It was a special day for Santo's family and the Cubs as the late third baseman and popular radio broadcaster was inducted into the National Baseball Hall of Fame. The Cubs wore a special No. 10 patch on their jerseys sleeve to commemorate the enshrinement.
The players went a step -- or kick -- further and clicked their heels as they took the field in the first. That was one of Santo's signature moments in 1969, a spontaneous gesture he did after a win, which manager Leo Durocher asked him to continue at home. Wood took the mound as normal to warm up, and catcher Steve Clevenger did a little click as he got to home plate. The other Cubs position players held back and ran onto the field together, clicking as they crossed the white line.
"It was just a nice day for his family and the Cubs family, as well for him going into the Hall of Fame," Cubs manager Dale Sveum said. "I thought it would be a nice tribute to him to take the field and click our heels like he did when he was coming off the field."
The players didn't hesitate when Sveum asked them to do the kick.
"Santo's a big part of this organization," Darwin Barney said. "Being a Cub, it's a family, and that's what we're trying to embrace here. Everybody's in it for the same goal. We're trying to do the same things he did as a player."
Barney used to listen to Cubs games on the radio while working out at Triple-A Iowa, and Santo not only kept him up to date on the game but also didn't hide his passion for the team.
"You'd hear him and he'd go, 'Oh,' and sigh when something went wrong," Barney said. "He made baseball his life, and he made the Cubs his life. I thought that was a very small token of appreciation for what he's done for this organization."
The Cardinals apparently weren't in the mood to celebrate. Lance Lynn (12-4) gave up four hits over six scoreless innings, striking out five, as the Cardinals improved to 7-4 against the Cubs this season. Chicago was shut out twice in the three-game series, and outscored, 23-1.
"They came out bangin' again," Sveum said of the Cardinals. "It was tough because we were playing well, guys were swinging the bats better. I think we only had two extra-base hits in the whole series, let alone not getting any big hits when we had opportunities."
It was the first time the Cubs were blanked in back-to-back games since May 4-5, 2006, when they lost 6-0 to the D-backs and 1-0 to the Padres in consecutive games.
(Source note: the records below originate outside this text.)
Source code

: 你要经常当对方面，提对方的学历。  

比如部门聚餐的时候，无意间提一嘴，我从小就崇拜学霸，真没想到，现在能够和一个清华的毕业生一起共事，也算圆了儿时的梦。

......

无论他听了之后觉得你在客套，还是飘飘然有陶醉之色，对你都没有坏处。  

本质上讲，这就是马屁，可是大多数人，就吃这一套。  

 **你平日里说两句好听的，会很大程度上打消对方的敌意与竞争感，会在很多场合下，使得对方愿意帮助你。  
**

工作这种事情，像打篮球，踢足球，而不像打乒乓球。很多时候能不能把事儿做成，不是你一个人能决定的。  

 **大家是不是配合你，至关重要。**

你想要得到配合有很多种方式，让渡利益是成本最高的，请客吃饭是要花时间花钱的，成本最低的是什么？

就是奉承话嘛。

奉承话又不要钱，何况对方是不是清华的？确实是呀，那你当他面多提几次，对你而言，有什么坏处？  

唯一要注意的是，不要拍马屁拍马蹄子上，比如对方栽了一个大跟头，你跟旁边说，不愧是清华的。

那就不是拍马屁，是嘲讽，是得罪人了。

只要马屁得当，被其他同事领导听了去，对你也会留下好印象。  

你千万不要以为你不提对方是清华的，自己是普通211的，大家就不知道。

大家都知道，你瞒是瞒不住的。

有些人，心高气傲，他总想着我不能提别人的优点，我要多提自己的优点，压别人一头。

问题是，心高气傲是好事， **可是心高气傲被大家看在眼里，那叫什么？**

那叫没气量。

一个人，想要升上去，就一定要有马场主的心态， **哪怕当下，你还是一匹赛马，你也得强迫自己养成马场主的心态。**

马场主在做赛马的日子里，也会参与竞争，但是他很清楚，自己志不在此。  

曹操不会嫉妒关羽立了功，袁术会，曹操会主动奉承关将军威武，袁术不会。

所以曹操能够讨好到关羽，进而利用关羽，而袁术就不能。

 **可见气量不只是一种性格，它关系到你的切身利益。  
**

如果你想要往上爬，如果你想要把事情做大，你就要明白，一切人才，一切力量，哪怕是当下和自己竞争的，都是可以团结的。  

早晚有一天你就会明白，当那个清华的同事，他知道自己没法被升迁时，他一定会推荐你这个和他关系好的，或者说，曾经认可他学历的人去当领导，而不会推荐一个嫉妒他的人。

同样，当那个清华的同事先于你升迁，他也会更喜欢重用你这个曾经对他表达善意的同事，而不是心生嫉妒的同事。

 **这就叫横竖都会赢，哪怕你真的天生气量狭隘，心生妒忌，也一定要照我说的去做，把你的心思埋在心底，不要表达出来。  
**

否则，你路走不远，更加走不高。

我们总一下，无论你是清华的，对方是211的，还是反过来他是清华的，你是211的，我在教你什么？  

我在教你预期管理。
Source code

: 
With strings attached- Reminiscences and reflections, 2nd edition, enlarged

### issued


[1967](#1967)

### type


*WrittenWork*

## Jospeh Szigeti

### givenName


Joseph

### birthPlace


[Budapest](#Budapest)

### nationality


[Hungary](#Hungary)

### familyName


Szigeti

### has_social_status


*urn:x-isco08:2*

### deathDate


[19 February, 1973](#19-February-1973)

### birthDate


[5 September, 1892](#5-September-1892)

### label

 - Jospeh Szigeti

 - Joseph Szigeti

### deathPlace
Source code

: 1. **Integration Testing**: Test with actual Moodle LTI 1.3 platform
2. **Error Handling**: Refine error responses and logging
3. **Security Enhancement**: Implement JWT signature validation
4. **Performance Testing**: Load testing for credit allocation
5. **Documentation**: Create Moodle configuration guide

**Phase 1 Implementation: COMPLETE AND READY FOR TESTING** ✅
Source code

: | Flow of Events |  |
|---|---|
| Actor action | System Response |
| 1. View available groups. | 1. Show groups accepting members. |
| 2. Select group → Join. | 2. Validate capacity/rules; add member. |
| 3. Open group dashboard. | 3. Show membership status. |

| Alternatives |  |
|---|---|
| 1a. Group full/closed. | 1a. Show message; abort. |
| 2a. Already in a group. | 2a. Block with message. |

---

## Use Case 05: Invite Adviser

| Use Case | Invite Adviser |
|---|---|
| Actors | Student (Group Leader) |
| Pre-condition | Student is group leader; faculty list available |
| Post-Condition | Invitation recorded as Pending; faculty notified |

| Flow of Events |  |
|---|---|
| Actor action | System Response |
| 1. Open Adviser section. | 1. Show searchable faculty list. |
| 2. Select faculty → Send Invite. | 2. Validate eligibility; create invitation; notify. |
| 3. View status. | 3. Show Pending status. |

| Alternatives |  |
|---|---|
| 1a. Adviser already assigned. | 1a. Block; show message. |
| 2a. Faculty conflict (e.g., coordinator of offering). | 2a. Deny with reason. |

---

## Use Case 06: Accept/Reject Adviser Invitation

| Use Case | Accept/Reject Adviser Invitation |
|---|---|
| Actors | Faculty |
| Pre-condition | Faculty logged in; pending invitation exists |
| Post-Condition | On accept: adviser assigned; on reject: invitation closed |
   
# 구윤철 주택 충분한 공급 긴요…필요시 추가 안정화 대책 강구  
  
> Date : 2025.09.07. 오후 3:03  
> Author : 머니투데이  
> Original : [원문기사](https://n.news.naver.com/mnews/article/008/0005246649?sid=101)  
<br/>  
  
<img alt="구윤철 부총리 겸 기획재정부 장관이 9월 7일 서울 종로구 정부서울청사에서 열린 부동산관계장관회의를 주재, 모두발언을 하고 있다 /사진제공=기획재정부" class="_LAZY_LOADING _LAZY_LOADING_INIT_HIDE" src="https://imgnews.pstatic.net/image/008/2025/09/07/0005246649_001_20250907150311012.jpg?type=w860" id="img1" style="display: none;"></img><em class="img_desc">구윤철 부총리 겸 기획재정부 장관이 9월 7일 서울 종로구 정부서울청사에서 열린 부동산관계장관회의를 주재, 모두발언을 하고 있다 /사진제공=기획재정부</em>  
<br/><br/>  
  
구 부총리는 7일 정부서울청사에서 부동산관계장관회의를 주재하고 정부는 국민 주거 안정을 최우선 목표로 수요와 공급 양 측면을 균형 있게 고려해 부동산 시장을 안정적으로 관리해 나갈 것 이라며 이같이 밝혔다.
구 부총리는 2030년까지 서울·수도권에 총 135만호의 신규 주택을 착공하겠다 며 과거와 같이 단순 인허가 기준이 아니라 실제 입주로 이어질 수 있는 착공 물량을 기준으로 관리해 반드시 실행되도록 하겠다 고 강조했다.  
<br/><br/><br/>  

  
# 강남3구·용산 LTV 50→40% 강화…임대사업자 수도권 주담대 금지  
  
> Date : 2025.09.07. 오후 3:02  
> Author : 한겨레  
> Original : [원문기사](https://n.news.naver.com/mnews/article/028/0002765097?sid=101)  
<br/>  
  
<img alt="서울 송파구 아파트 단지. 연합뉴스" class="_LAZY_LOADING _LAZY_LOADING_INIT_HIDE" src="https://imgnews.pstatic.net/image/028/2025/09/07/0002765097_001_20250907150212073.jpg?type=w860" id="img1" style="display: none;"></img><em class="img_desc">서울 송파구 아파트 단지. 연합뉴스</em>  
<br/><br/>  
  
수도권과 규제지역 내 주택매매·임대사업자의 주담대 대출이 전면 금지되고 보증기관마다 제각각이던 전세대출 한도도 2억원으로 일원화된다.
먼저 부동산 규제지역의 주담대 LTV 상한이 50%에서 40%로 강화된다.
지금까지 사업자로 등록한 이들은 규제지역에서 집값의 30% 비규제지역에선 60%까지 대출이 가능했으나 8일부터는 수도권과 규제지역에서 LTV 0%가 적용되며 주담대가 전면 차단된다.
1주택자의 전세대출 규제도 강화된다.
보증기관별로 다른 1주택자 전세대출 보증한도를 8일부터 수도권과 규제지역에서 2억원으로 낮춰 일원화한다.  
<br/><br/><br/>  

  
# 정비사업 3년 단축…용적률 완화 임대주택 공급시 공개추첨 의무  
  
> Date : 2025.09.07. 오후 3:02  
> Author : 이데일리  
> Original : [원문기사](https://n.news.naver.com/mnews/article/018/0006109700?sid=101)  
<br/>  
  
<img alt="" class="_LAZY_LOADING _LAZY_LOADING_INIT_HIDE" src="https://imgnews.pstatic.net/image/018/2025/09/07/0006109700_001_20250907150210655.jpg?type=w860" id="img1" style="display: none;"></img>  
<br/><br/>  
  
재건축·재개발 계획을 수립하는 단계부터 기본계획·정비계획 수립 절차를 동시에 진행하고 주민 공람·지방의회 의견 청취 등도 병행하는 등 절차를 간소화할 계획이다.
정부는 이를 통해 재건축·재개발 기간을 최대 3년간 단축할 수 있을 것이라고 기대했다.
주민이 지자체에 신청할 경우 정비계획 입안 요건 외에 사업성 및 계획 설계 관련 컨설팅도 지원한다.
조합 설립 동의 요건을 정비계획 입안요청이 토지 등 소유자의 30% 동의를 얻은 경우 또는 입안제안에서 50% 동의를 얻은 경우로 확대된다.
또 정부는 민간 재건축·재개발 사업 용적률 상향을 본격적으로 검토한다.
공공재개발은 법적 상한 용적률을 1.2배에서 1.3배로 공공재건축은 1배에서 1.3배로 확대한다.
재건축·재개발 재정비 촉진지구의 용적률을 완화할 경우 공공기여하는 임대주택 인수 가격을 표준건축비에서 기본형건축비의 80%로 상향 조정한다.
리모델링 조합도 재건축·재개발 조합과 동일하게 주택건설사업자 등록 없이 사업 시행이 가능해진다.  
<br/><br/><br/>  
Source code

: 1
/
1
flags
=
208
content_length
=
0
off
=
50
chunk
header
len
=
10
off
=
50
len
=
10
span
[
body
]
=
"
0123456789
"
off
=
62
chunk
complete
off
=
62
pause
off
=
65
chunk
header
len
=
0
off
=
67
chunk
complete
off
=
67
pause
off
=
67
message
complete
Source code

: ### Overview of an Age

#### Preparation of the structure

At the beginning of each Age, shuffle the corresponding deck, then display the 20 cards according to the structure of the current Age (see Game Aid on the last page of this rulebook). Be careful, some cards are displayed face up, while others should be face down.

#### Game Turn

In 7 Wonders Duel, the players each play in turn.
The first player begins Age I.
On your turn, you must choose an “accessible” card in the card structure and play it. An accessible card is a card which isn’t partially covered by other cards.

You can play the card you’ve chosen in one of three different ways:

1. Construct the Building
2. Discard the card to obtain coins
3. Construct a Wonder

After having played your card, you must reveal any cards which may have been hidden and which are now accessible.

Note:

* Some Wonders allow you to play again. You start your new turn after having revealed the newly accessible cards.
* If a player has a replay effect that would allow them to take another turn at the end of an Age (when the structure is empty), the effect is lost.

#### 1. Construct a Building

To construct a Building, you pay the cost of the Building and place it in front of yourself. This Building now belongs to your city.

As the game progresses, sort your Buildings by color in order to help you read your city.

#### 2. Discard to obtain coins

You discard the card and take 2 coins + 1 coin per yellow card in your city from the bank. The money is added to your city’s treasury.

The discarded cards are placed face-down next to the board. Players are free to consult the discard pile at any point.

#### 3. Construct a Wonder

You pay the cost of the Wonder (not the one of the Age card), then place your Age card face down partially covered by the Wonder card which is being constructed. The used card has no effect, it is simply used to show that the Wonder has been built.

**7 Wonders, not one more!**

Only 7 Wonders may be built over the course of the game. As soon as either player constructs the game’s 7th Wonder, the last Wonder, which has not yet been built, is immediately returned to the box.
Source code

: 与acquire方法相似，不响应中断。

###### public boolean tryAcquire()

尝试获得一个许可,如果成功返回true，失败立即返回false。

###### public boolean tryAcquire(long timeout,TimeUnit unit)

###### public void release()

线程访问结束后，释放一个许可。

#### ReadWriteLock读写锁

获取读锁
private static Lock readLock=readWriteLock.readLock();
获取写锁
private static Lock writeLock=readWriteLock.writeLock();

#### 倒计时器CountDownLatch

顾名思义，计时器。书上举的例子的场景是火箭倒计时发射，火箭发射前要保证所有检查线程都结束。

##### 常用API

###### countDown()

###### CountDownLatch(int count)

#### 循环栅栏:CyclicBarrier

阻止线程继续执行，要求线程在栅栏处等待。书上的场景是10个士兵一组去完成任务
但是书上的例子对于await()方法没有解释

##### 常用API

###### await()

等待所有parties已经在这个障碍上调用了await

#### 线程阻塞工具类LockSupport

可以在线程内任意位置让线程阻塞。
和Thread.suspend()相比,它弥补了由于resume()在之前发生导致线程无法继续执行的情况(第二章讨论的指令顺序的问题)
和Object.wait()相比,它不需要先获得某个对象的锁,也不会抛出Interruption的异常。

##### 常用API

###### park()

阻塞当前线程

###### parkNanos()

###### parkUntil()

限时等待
The Cubs were stymied with runners on, going 0-for-13 in the series with runners in scoring position. The Cardinals delivered. They had two on and two out in the first, and Wood intentionally walked David Freese to load the bases. Jon Jay and Tony Cruz each followed with two-run doubles to take a 4-0 lead. Jay finished with a career-high four hits.
The Cardinals had struggled offensively prior to this series.
"We know the talent is here," Jay said. "We know how many All-Stars we have. We know the way we've been pitching. It's a team that, if we can get into the playoffs, we can do some damage. But we have to get to the playoffs. That's our battle right now."
Tyler Greene hit a sacrifice fly in the fourth, and Holliday led off the fifth with his 16th home run, hitting the first pitch from Wood. Beltran hit Wood's next one 407 feet to left for his 21st home run to make it 7-0.
"[Holliday] hit a first-pitch changeup that was down, and a first-pitch cutter in that Beltran hit," Wood said. "They were pitches that I thought were where they needed to be. They're good hitters, they got to them and hit them out of the park."
"That's a good ballclub across the way," Sveum said. "They won the World Series last year, so it's always going to be tough to face that lineup, especially when we have to throw left-handers at them."
Wood (4-5) served up seven runs on nine hits over six innings, and has lost two straight after winning four in a row. The left-hander had given up four runs total in those four wins, but has been charged with 15 runs over 10 2/3 innings in his last two games.
"They had my number today," Wood said.